== Work required ==
Please report each line of the data below that contains "whose".
══ Supplied data
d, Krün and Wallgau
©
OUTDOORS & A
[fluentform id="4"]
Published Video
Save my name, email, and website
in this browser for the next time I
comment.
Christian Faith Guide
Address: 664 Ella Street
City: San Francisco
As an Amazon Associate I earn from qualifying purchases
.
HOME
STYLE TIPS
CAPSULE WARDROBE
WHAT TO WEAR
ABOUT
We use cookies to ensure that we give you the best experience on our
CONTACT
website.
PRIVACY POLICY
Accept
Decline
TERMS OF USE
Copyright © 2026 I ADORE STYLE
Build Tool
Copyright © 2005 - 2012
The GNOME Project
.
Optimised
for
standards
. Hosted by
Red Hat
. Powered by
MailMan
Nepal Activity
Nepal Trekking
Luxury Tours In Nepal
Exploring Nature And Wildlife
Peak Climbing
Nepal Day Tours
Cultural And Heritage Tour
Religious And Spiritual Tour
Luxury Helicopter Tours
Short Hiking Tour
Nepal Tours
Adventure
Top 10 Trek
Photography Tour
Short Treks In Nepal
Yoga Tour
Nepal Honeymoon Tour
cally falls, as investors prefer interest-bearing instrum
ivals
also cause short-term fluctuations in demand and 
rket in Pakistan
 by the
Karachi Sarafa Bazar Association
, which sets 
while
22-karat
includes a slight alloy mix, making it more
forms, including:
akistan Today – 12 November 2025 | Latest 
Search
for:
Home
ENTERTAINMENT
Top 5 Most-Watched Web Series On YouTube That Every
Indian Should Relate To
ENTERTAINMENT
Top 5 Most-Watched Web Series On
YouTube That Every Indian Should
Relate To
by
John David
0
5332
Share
════
══ Supplied data
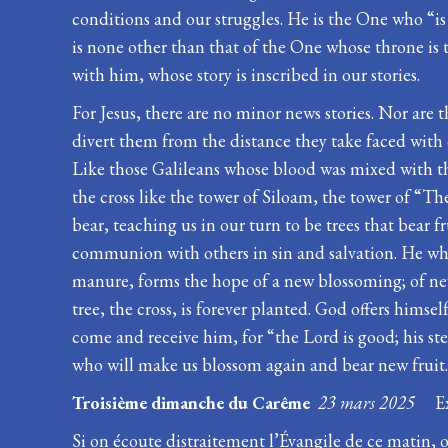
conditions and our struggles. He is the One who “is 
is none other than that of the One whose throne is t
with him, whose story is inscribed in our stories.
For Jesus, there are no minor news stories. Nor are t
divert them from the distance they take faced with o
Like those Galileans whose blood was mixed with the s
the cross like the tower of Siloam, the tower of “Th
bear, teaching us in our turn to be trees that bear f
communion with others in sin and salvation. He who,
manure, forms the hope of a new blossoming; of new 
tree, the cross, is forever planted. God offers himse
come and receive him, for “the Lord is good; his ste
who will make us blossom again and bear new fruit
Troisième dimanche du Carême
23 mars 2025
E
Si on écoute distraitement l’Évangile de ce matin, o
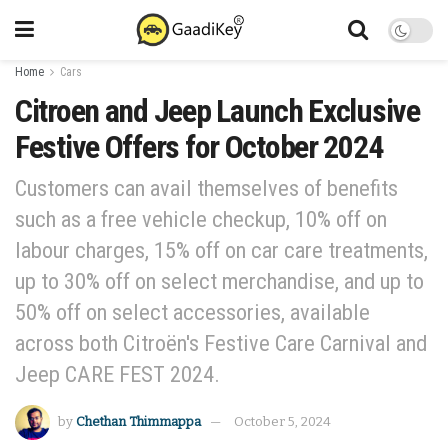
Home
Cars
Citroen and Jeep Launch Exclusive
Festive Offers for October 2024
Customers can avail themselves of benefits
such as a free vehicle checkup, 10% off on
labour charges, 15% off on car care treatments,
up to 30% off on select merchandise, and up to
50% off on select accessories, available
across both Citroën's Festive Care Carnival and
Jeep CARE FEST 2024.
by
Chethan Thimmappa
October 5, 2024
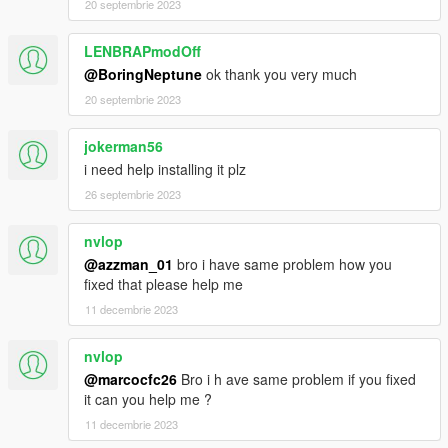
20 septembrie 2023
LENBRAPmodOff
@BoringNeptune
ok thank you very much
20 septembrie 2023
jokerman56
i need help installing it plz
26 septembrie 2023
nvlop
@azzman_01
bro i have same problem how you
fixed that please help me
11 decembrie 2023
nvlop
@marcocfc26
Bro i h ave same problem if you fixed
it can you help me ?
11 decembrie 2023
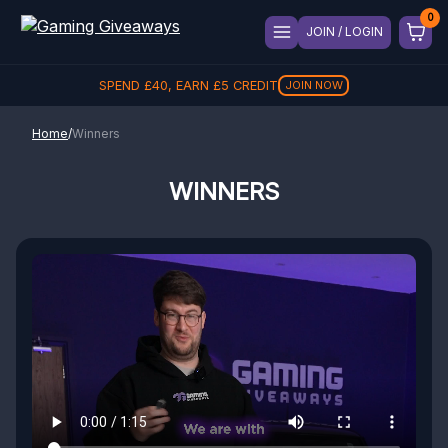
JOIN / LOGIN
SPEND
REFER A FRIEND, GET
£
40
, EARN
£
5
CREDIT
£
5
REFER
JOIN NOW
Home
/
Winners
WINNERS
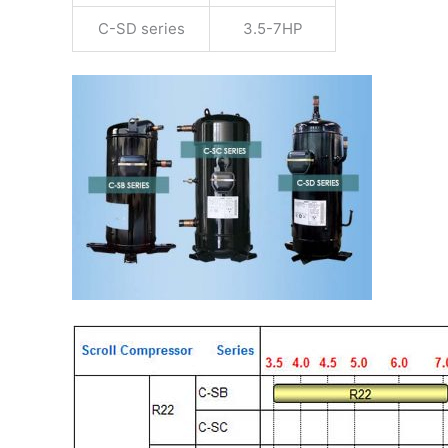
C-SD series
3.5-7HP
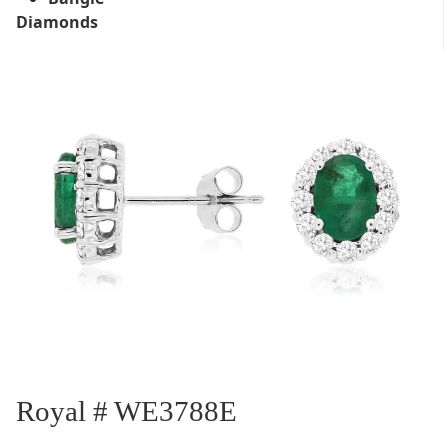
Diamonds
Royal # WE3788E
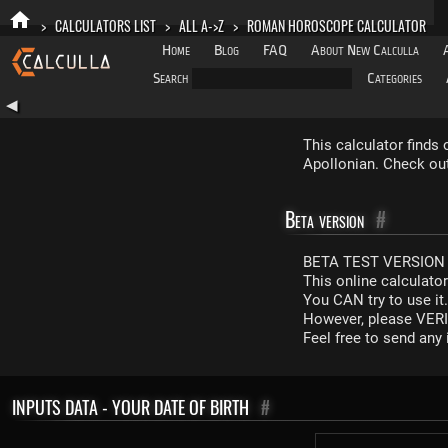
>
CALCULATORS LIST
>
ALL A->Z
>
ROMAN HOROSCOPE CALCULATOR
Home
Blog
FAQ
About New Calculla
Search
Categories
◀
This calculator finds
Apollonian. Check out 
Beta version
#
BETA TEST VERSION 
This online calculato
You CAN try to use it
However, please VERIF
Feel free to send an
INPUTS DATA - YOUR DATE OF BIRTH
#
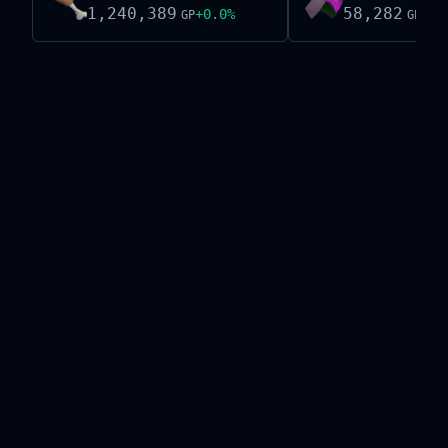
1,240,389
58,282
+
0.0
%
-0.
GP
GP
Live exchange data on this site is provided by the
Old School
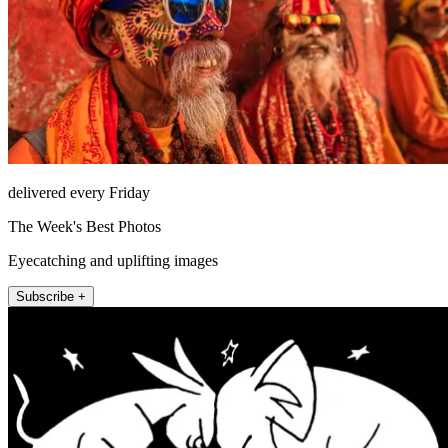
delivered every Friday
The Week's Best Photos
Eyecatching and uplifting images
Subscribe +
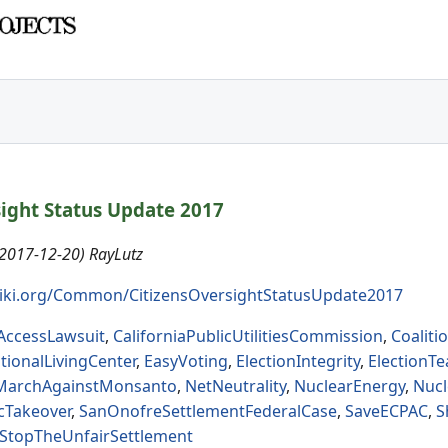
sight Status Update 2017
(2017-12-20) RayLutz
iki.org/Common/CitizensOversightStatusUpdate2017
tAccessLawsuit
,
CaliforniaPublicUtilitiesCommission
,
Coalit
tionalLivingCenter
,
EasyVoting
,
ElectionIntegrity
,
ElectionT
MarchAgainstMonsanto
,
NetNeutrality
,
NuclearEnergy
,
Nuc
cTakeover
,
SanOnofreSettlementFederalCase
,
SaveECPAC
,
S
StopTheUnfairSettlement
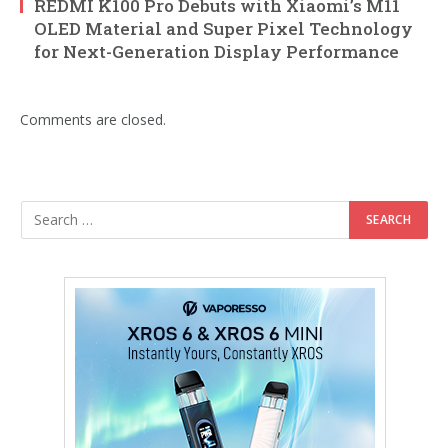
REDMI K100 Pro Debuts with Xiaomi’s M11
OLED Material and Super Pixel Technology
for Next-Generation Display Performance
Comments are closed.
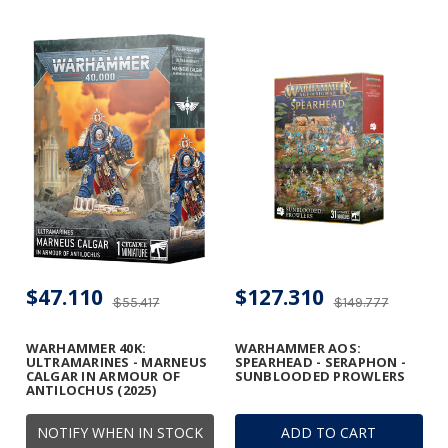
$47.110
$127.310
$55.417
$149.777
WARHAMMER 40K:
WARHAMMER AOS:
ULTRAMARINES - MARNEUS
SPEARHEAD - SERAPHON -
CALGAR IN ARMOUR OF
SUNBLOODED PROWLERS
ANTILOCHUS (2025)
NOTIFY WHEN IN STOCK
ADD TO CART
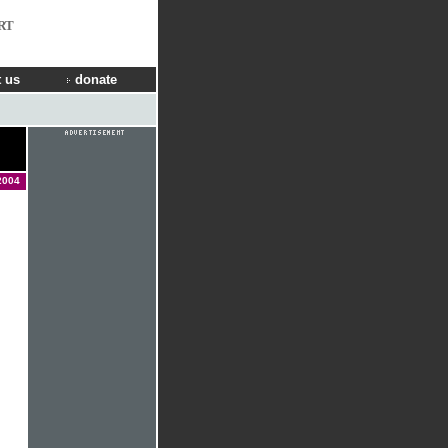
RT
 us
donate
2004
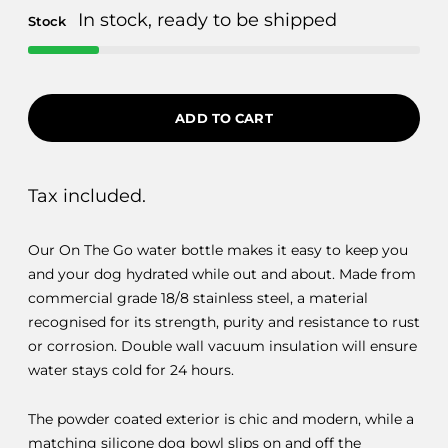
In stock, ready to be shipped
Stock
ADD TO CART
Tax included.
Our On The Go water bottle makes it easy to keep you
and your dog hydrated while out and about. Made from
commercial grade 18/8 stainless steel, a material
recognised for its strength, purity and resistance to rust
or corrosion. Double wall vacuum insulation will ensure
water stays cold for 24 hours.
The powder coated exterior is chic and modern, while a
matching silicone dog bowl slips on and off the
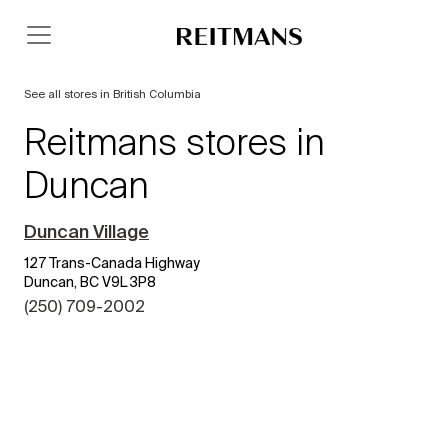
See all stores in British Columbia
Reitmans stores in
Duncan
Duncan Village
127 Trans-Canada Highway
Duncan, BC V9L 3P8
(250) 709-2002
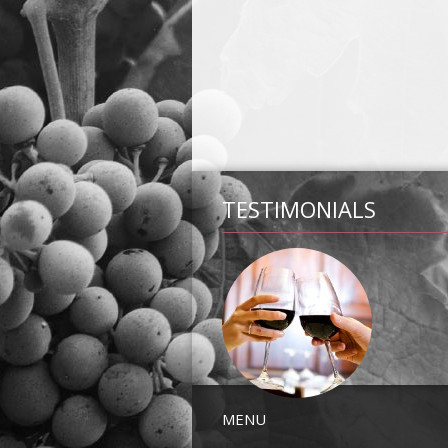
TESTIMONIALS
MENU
════
== Exercise solution ==
is none other than that of the One whose throne is t
with him, whose story is inscribed in our stories.
Like those Galileans whose blood was mixed with the s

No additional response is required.